WASHINGTON (CN) — An inspector general for the Interior Department appointed to his position by former President Donald Trump issued a report Wednesday that exonerates Trump in connection to the use of chemical weapons at a protest last year.
It is undisputed that Trump marched through the park known as Lafayette Square on June 1, shortly after authorities cleared the protesters who had been peacefully demonstrating there. Days earlier, George Floyd had been murdered by a Minneapolis police officer, and Washington was one of countless cities around the world overtaken by protesters in the aftermath. On June 1, standing outside a historic church separated from the White House by Lafayette Square, Trump posed for photos with a Bible as members of his family and his Cabinet looked on.
What the report Wednesday from Inspector General Mark Greenblatt concludes, however, is that federal police forcibly cleared the area of protesters not for Trump's photo op but so that a contractor could install an "antiscale fence" that protesters would be unable to breach.
“The evidence we reviewed showed that the USPP cleared the park to allow the contractor to safely install the antiscale fencing in response to destruction of property and injury to officers occurring on May 30 and 31," the 41-page report states. "Further, the evidence showed that the USPP [U.S. Park Police] did not know about the president’s potential movement until mid- to late afternoon on June 1 — hours after it had begun developing its operational plan and the fencing contractor had arrived in the park.”
Trump headed off for the photo op at St. John’s Church shortly after delivering remarks at 7 p.m. — the curfew installed for D.C. by Mayor Muriel Bowser a day earlier. There, the president delivered a thundering warning: Further unrest would prompt him to deploy the U.S. military to any city or state that “refused to take the actions necessary” to quell protests.
With typical bombast, Trump promised that the National Guard would be called upon to “dominate the streets” and that military forces would “quickly solve the problem” posed by protesters if state governors could not.
While Trump was speaking, however, police were already on horseback in riot gear and wielding clubs in Lafayette Square. Police had already begun moving people violently deploying flash bangs, smoke bombs and pepper balls.
But the report from Greenblatt says U.S. Park Police had gotten the orders to clear the square for curfew long before anyone knew that Trump planned to give a speech and take photos.
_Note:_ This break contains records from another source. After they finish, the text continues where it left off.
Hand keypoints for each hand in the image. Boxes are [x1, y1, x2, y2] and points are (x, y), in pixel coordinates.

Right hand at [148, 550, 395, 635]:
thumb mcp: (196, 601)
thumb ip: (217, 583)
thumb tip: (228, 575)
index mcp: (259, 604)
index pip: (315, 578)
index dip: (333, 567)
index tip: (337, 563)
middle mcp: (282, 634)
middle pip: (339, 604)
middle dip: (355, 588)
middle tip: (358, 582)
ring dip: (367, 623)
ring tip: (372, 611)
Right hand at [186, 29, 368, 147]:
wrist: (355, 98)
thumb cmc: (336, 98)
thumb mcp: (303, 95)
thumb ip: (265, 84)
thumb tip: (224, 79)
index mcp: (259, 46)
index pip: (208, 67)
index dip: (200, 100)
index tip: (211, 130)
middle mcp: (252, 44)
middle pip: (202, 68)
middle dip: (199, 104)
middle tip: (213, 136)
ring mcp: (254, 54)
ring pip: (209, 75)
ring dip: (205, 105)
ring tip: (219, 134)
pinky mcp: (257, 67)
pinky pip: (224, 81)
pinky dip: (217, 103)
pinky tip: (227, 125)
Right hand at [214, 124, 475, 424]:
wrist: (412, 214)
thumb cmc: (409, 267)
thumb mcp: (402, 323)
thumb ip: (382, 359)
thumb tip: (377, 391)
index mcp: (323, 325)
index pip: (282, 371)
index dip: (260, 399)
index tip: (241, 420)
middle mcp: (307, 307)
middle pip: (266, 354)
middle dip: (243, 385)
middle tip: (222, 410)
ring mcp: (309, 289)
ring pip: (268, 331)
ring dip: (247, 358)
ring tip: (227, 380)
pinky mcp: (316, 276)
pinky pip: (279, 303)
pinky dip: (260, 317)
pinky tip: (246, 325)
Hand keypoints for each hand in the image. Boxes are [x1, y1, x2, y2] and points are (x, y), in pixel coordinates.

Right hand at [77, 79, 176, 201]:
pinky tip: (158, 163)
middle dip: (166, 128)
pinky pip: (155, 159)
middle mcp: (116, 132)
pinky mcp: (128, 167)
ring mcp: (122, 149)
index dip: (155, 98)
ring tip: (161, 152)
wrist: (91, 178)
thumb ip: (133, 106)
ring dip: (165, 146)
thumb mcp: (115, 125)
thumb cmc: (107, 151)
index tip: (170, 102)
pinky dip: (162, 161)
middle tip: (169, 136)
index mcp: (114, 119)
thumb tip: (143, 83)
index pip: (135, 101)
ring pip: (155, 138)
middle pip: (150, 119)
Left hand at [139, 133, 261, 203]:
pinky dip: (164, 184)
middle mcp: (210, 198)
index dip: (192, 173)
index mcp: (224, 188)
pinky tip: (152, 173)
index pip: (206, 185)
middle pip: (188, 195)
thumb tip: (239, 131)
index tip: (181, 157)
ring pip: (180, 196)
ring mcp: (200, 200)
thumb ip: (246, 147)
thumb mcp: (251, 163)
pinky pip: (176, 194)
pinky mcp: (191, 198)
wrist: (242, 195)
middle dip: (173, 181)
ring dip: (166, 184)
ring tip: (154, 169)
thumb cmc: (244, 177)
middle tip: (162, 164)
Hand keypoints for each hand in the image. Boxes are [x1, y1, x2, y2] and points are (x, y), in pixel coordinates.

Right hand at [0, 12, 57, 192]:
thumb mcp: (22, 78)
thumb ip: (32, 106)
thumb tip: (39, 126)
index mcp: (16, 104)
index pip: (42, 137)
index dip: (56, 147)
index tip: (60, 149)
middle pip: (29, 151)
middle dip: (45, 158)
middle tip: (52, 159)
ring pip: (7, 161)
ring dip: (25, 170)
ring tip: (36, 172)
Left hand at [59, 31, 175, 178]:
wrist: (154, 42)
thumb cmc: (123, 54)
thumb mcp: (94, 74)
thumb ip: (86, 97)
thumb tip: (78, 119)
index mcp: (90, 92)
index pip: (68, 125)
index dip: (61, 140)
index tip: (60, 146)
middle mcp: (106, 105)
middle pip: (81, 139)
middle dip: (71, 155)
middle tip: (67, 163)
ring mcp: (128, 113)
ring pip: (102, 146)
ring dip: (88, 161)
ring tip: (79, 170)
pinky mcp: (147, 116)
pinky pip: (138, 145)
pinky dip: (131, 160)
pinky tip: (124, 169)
Indeed, Metropolitan Police asked Parks Police to delay their sweep of the square so there would be “clear authority to arrest protesters who failed to comply with the curfew.”
Video of the protest's dismantling shows individuals hurling water bottles at police who descended on them. Park Police contend protesters not only threw water bottles but bricks and caustic liquids. A Washington Post review of video footage from June 1 indicates no evidence of either bricks or caustic liquids used by protesters during the fray. In his report Wednesday, Greenblatt reported water bottles and eggs were thrown by protesters at police on June 1.
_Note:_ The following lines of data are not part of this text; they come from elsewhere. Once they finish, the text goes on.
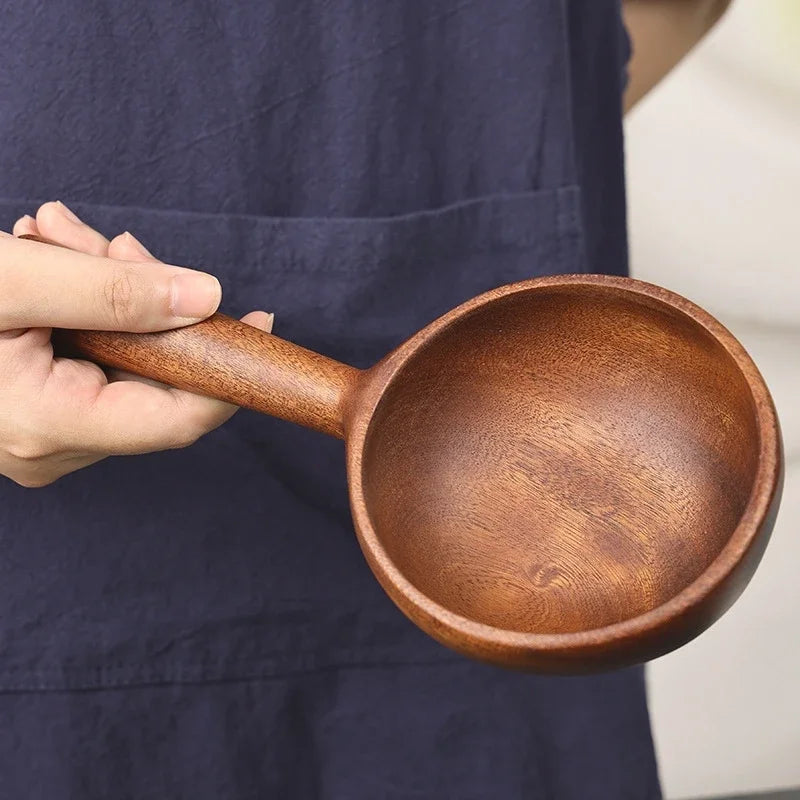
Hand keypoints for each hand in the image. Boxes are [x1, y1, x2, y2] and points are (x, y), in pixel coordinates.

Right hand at [1, 201, 271, 486]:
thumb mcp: (12, 279)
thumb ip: (113, 291)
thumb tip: (208, 298)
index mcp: (49, 426)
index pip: (179, 417)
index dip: (227, 369)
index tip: (260, 319)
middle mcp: (53, 445)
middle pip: (152, 377)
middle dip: (147, 299)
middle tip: (109, 240)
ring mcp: (44, 433)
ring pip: (123, 361)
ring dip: (110, 290)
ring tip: (56, 235)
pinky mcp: (37, 411)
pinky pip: (93, 360)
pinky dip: (87, 306)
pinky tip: (54, 259)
Noxious fumes still hung in the air from pepper spray unleashed by police when Trump, his attorney general and others walked the short distance from the White House to St. John’s Episcopal Church. The procession lasted just 20 minutes.
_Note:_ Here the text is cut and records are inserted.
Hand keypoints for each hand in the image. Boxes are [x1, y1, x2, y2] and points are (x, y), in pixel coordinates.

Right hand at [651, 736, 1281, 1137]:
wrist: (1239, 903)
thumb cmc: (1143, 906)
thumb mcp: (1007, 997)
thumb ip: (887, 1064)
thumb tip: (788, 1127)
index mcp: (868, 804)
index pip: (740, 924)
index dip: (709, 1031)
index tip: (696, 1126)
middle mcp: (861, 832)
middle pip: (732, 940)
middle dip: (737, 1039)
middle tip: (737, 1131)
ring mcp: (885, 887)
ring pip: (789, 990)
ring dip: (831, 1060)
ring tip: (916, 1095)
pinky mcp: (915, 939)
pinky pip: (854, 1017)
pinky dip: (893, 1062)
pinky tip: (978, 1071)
Video shot by CNN shows then-Attorney General William Barr entering Lafayette Park around 6:10 p.m. Standing behind a group of police in riot gear, he then speaks with a small group of officials including Secret Service and a representative from the U.S. Park Police while gesturing toward St. John’s Church. The Washington Post obtained a radio transmission from June 1 confirming at 6:21 p.m., law enforcement did inquire to each other over which available officers would carry pepper balls as they cleared the square.